**WHAT THE TASK ASKS:**
In the entries that follow, how many lines contain "Elektrotechniker"? Answer with the number only.
======== DATA
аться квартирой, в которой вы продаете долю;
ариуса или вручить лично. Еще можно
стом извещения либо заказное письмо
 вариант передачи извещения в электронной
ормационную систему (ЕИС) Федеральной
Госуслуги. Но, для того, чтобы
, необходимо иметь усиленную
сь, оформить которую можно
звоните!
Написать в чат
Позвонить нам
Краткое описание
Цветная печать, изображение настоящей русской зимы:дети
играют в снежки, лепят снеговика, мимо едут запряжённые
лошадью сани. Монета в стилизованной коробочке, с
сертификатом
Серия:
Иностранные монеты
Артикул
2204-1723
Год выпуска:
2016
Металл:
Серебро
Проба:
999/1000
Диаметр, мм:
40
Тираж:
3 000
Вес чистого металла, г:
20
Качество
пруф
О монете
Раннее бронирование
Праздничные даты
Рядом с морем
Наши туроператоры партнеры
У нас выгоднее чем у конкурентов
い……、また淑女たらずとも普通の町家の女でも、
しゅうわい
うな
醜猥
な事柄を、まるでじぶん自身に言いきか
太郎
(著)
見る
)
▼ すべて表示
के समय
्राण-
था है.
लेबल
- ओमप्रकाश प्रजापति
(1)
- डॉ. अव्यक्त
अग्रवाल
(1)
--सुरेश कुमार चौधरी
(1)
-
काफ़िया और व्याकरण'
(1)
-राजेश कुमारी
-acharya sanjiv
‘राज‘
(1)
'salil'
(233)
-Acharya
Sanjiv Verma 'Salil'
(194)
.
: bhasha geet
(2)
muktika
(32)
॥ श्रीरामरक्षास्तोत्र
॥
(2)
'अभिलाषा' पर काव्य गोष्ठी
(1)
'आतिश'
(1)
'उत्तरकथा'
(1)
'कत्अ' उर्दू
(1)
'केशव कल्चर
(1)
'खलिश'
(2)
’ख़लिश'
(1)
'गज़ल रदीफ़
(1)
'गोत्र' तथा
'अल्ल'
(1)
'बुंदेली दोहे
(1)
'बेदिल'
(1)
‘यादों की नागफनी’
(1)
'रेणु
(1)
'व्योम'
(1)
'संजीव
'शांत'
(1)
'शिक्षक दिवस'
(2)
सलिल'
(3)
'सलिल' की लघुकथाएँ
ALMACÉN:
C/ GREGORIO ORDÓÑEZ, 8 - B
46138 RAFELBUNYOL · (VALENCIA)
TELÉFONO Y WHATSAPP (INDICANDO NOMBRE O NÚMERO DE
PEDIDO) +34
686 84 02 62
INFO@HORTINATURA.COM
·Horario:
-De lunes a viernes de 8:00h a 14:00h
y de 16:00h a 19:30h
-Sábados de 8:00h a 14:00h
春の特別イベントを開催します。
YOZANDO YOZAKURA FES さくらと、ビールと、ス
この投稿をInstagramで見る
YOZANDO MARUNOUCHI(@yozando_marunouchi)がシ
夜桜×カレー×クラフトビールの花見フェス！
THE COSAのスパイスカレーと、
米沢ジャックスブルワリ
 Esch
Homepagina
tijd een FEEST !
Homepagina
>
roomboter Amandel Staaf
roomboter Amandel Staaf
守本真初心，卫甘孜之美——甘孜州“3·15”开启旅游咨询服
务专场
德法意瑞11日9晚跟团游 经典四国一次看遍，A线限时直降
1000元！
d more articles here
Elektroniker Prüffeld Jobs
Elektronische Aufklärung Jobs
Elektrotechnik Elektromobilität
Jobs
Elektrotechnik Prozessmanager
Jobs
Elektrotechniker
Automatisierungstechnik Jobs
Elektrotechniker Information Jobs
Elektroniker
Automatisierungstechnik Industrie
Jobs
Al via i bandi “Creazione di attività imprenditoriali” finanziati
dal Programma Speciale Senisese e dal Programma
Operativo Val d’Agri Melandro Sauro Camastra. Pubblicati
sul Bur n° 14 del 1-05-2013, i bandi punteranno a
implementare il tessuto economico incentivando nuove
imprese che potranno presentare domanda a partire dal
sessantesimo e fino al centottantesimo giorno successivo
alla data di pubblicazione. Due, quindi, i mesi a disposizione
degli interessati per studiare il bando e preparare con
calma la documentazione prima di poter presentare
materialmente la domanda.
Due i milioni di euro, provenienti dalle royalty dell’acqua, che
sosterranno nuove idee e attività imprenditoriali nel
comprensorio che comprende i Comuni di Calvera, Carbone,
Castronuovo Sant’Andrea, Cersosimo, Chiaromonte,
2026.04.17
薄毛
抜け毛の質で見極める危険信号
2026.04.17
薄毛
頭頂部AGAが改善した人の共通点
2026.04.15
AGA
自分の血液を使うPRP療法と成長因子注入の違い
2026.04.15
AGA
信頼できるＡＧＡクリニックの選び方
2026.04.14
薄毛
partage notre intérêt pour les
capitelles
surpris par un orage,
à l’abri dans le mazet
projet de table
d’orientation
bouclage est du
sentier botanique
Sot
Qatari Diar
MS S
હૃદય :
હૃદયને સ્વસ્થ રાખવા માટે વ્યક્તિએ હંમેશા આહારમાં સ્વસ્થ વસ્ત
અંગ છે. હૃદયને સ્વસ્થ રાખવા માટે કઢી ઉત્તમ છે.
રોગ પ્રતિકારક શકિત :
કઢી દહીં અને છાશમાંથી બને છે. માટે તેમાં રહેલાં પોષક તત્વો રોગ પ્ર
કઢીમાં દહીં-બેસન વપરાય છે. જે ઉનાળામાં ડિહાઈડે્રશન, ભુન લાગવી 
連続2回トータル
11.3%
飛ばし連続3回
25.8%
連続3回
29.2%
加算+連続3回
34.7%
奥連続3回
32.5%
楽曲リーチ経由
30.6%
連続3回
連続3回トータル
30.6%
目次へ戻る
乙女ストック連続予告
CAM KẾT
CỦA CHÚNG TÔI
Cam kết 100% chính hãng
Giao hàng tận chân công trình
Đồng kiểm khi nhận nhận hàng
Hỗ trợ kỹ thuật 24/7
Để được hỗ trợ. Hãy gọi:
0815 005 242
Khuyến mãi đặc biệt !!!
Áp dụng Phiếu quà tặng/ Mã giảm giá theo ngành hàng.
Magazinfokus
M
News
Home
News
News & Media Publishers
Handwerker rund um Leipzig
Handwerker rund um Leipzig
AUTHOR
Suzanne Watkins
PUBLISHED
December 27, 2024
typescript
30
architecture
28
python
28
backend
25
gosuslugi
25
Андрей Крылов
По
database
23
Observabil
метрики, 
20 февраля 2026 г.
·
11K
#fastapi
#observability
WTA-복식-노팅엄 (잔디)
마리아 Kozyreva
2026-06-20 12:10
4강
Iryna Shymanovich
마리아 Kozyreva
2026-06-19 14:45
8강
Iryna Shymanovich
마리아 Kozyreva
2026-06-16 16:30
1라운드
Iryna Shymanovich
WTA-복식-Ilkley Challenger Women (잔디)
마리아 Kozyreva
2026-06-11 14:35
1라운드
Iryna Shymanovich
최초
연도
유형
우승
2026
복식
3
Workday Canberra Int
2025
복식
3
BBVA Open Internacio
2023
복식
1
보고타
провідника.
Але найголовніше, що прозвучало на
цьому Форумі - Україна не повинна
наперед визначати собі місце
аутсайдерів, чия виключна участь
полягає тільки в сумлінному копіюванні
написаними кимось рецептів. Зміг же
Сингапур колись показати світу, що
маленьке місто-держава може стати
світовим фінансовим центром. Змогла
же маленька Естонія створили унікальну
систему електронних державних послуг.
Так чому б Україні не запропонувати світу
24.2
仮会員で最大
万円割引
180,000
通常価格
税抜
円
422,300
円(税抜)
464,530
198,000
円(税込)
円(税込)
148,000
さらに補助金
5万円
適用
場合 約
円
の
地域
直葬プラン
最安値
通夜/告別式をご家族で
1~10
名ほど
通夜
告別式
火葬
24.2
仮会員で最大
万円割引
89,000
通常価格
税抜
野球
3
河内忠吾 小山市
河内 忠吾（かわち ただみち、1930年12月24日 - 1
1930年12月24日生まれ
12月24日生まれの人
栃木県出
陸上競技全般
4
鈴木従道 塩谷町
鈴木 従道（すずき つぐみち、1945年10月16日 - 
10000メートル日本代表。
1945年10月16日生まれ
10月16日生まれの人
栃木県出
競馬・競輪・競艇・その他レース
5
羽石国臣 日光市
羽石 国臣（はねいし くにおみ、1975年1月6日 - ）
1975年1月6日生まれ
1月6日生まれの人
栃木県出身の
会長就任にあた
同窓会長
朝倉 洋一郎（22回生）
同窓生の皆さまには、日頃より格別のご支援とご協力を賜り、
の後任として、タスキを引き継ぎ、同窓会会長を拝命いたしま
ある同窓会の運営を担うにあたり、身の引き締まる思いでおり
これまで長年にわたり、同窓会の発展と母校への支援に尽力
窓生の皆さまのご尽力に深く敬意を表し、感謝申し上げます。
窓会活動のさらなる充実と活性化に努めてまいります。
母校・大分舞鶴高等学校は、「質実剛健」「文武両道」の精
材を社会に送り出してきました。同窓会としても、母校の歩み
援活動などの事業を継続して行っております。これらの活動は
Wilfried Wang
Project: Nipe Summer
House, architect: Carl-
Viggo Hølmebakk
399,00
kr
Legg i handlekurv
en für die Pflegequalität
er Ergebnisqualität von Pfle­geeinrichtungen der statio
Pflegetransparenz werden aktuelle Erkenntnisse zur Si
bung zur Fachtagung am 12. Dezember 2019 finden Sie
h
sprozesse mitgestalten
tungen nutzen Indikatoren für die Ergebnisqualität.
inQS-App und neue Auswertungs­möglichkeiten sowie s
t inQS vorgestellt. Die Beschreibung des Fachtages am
================
**TASK RESPONSE:**
2